>> start MATERIAL PROVIDED

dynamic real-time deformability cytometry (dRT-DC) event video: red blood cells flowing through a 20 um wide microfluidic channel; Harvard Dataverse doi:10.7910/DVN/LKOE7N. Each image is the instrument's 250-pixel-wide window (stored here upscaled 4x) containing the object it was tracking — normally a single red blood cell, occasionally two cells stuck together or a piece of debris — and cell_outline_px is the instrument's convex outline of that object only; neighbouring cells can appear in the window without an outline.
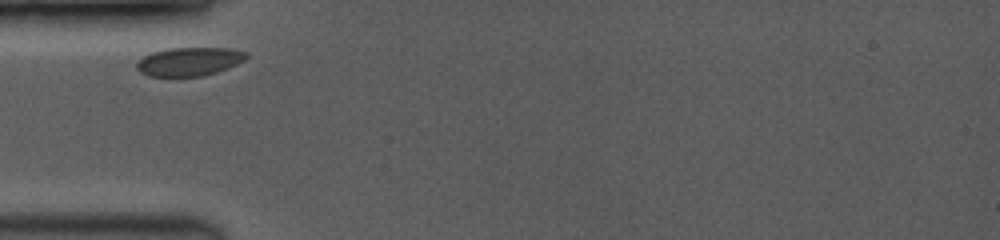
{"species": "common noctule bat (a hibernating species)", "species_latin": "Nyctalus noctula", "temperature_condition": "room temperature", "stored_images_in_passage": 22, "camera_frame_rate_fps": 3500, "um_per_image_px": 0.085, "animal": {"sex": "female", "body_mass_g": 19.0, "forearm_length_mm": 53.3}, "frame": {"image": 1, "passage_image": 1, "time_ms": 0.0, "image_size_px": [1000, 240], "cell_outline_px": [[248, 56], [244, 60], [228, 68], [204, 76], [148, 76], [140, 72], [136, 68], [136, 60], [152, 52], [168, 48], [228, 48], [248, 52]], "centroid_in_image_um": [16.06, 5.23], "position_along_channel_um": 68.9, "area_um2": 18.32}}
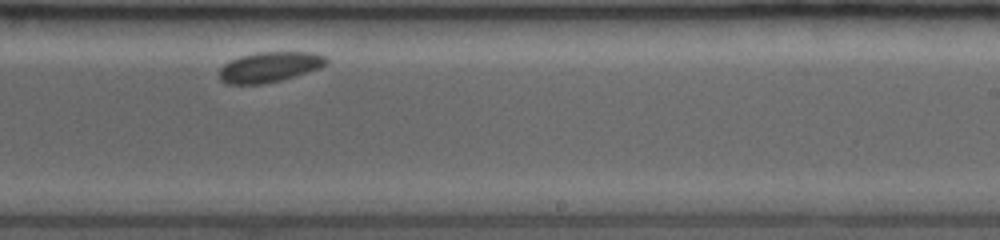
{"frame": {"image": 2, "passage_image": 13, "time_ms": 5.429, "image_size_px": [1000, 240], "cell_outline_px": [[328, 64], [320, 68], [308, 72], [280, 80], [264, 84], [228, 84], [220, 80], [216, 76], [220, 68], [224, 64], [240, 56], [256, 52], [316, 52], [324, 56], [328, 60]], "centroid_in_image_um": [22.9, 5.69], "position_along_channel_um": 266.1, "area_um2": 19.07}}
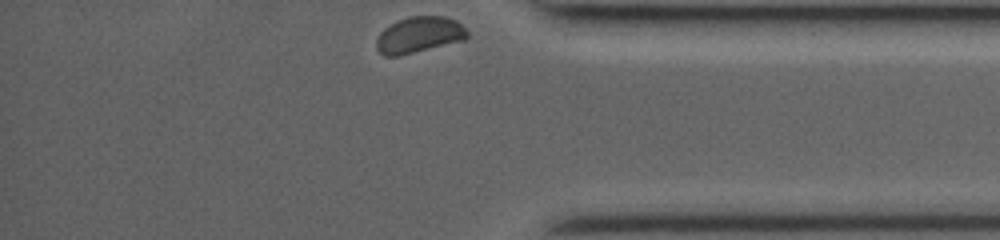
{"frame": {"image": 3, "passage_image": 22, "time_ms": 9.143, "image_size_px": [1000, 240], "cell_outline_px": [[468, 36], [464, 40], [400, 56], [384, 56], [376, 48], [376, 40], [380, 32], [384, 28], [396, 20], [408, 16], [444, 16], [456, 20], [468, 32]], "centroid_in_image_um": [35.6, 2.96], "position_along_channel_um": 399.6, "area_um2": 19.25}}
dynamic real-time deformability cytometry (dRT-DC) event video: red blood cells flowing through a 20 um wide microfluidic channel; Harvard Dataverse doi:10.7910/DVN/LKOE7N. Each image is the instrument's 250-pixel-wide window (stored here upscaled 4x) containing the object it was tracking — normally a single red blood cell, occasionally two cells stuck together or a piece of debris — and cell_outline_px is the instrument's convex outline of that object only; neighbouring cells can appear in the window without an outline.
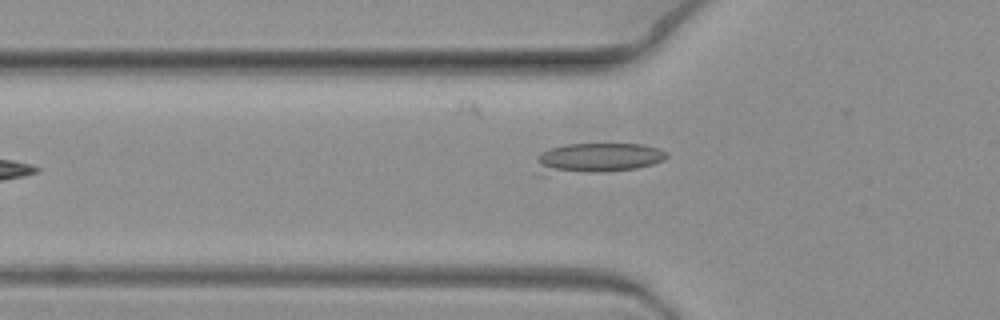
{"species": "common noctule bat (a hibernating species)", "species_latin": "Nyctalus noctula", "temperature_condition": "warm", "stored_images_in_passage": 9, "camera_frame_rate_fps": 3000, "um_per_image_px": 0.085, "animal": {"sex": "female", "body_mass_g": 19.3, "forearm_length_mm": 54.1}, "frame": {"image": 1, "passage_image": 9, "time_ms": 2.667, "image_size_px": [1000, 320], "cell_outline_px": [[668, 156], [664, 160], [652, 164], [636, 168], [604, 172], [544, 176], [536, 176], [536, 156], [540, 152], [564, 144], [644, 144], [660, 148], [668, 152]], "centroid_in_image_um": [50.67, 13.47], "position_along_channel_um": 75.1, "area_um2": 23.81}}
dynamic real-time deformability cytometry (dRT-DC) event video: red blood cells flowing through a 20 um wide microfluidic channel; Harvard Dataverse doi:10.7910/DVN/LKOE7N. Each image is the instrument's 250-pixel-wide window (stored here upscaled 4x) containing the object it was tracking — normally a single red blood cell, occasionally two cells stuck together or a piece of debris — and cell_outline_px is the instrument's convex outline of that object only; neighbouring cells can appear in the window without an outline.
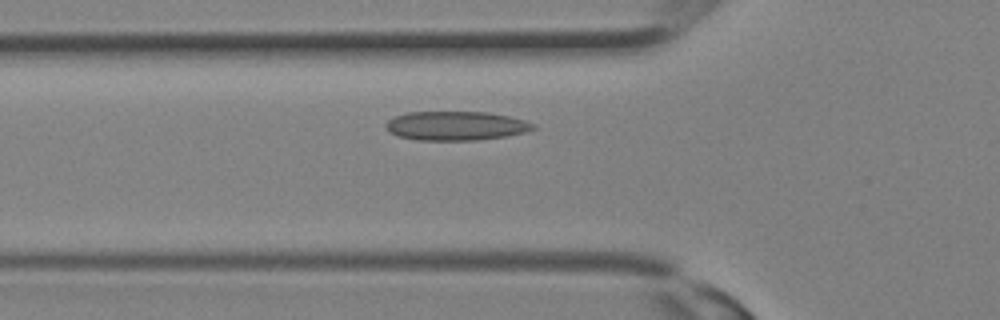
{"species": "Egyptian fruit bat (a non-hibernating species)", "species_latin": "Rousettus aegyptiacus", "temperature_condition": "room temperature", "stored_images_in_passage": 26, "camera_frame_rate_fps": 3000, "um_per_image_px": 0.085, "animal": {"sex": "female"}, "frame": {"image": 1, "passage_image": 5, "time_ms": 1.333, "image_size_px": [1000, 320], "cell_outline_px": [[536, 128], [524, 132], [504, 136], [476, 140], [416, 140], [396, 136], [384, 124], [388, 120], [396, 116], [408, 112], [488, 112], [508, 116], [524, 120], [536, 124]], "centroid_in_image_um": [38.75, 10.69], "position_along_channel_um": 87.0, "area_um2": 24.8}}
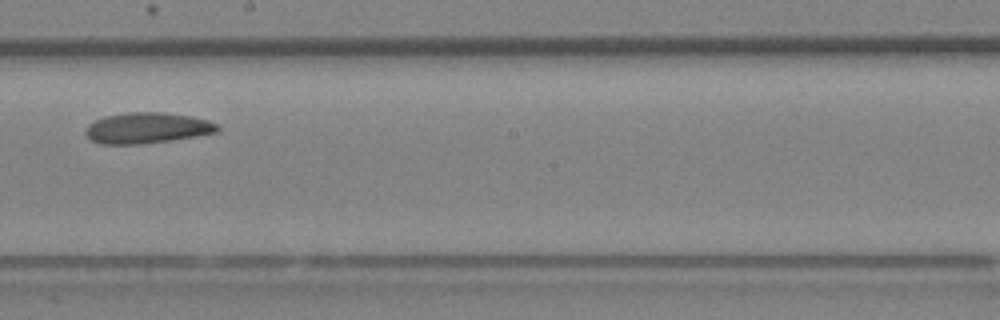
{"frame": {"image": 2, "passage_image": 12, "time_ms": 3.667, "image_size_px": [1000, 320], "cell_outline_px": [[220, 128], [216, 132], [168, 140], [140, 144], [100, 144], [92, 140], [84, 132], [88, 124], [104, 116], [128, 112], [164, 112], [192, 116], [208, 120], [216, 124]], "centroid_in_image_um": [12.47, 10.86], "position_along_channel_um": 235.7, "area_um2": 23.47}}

>> end MATERIAL PROVIDED

PROBLEM
Omit each picture, then return all of the listing exactly as it stands.

ANSWER TO THE EXERCISE
dynamic real-time deformability cytometry (dRT-DC) event video: red blood cells flowing through a 20 um wide microfluidic channel; Harvard Dataverse doi:10.7910/DVN/LKOE7N. Each image is the instrument's 250-pixel-wide window (stored here upscaled 4x) containing the object it was tracking — normally a single red blood cell, occasionally two cells stuck together or a piece of debris — and cell_outline_px is the instrument's convex outline of that object only; neighbouring cells can appear in the window without an outline.
{"species": "common noctule bat (a hibernating species)", "species_latin": "Nyctalus noctula", "temperature_condition": "room temperature", "stored_images_in_passage": 22, "camera_frame_rate_fps": 3500, "um_per_image_px": 0.085, "animal": {"sex": "female", "body_mass_g": 19.0, "forearm_length_mm": 53.3}, "frame": {"image": 1, "passage_image": 1, "time_ms": 0.0, "image_size_px": [1000, 240], "cell_outline_px": [[248, 56], [244, 60], [228, 68], [204, 76], [148, 76], [140, 72], [136, 68], [136, 60], [152, 52], [168, 48], [228, 48], [248, 52]], "centroid_in_image_um": [16.06, 5.23], "position_along_channel_um": 68.9, "area_um2": 18.32}}
{"frame": {"image": 2, "passage_image": 13, "time_ms": 5.429, "image_size_px": [1000, 240], "cell_outline_px": [[328, 64], [320, 68], [308, 72], [280, 80], [264, 84], [228, 84], [220, 80], [216, 76], [220, 68], [224, 64], [240, 56], [256, 52], [316, 52], [324, 56], [328, 60]], "centroid_in_image_um": [22.9, 5.69], "position_along_channel_um": 266.1, "area_um2": 19.07}}
{"frame": {"image": 3, "passage_image": 22, "time_ms": 9.143, "image_size_px": [1000, 240], "cell_outline_px": [[468, 36], [464, 40], [400, 56], [384, 56], [376, 48], [376, 40], [380, 32], [384, 28], [396, 20], [408, 16], [444, 16], [456, 20], [468, 32]], "centroid_in_image_um": [35.6, 2.96], "position_along_channel_um": 399.6, "area_um2": 19.25}}
dynamic real-time deformability cytometry (dRT-DC) event video: red blood cells flowing through a 20 um wide microfluidic channel; Harvard Dataverse doi:10.7910/DVN/LKOE7N. Each image is the instrument's 250-pixel-wide window (stored here upscaled 4x) containing the object it was tracking — normally a single red blood cell, occasionally two cells stuck together or a piece of debris — and cell_outline_px is the instrument's convex outline of that object only; neighbouring cells can appear in the window without an outline.
{"species": "common noctule bat (a hibernating species)", "species_latin": "Nyctalus noctula", "temperature_condition": "warm", "stored_images_in_passage": 9, "camera_frame_rate_fps": 3000, "um_per_image_px": 0.085, "animal": {"sex": "female", "body_mass_g": 19.3, "forearm_length_mm": 54.1}, "frame": {"image": 1, "passage_image": 9, "time_ms": 2.667, "image_size_px": [1000, 320], "cell_outline_px": [[668, 156], [664, 160], [652, 164], [636, 168], [604, 172], [544, 176], [536, 176], [536, 156], [540, 152], [564, 144], [644, 144], [660, 148], [668, 152]], "centroid_in_image_um": [50.67, 13.47], "position_along_channel_um": 75.1, "area_um2": 23.81}}
dynamic real-time deformability cytometry (dRT-DC) event video: red blood cells flowing through a 20 um wide microfluidic channel; Harvard Dataverse doi:10.7910/DVN/LKOE7N. Each image is the instrument's 250-pixel-wide window (stored here upscaled 4x) containing the object it was tracking — normally a single red blood cell, occasionally two cells stuck together or a piece of debris — and cell_outline_px is the instrument's convex outline of that object only; neighbouring cells can appear in the window without an outline.
{"species": "Egyptian fruit bat (a non-hibernating species)", "species_latin": "Rousettus aegyptiacus", "temperature_condition": "room temperature", "stored_images_in_passage": 26, "camera_frame_rate_fps": 3000, "um_per_image_px": 0.085, "animal": {"sex": "female"}, "frame": {"image": 1, "passage_image": 5, "time_ms": 1.333, "image_size_px": [1000, 320], "cell_outline_px": [[536, 128], [524, 132], [504, 136], [476, 140], [416, 140], [396, 136], [384, 124], [388, 120], [396, 116], [408, 112], [488, 112], [508, 116], [524, 120], [536, 124]], "centroid_in_image_um": [38.75, 10.69], "position_along_channel_um": 87.0, "area_um2": 24.8}}
{"frame": {"image": 2, "passage_image": 12, "time_ms": 3.667, "image_size_px": [1000, 320], "cell_outline_px": [[220, 128], [216, 132], [168, 140], [140, 144], [100, 144], [92, 140], [84, 132], [88, 124], [104, 116], [128, 112], [164, 112], [192, 116], [208, 120], [216, 124]], "centroid_in_image_um": [12.47, 10.86], "position_along_channel_um": 235.7, "area_um2": 23.47}}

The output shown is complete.